O governo dos Estados Unidos confirmou a operação de resgate de um piloto de caça que caiu no Irã durante um voo de caça F-15. O resgate envolveu cerca de 100 militares das forças especiais, helicópteros, caças, drones e aviões de vigilância, ocorrendo neste domingo.
Segundo as informações divulgadas, o segundo piloto já havia sido resgatado um dia antes. Enquanto a operação era preparada, houve notícia de resgate já feito, que acabou não sendo real na primeira divulgação da inteligência.
Para especialistas, a operação foi classificada como cinematográfica e extremamente ousada, com atuação em território iraniano, em área montanhosa, a cerca de 300 quilômetros de áreas controladas. O uso de múltiplos recursos militares é destacado como fator-chave do deslocamento e da execução.
O analista Ricardo Cabral descreveu detalhes da ação, citando a atuação de aeronaves de grande porte, como Hércules C-130, além de helicópteros Black Hawk e outro helicóptero de comandos. Também mencionou a possível participação de equipes de Rangers e de agências de inteligência dos EUA.

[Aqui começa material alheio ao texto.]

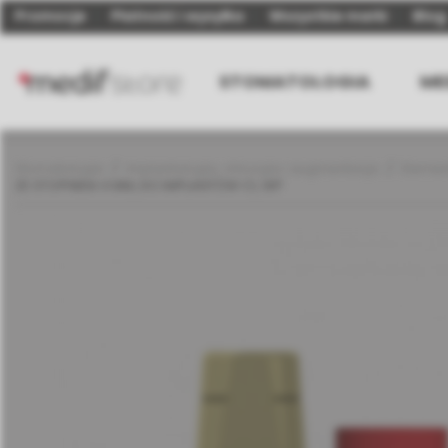
Promocje
Płatność i wysyłka
Wszystkie marki
Blog
STOMATOLOGIA
ME
Stomatologia
Implantologia, chirurgia i augmentacja
Elemen
ZE STOPNIEM 4 MM, DO IMPLANTÓW C1, WP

Ainda segundo Cabral, houve planejamento para isolar áreas e desviar parte das forças iranianas, com uso de simulações de resgate em um ponto distinto. O objetivo foi impedir a mobilização de milícias locais durante a operação.
As informações sobre a operação são acompanhadas pela Record News, com material técnico, entrevistas e análises sobre o tema. Não houve confirmação de detalhes adicionais de fontes não oficiais.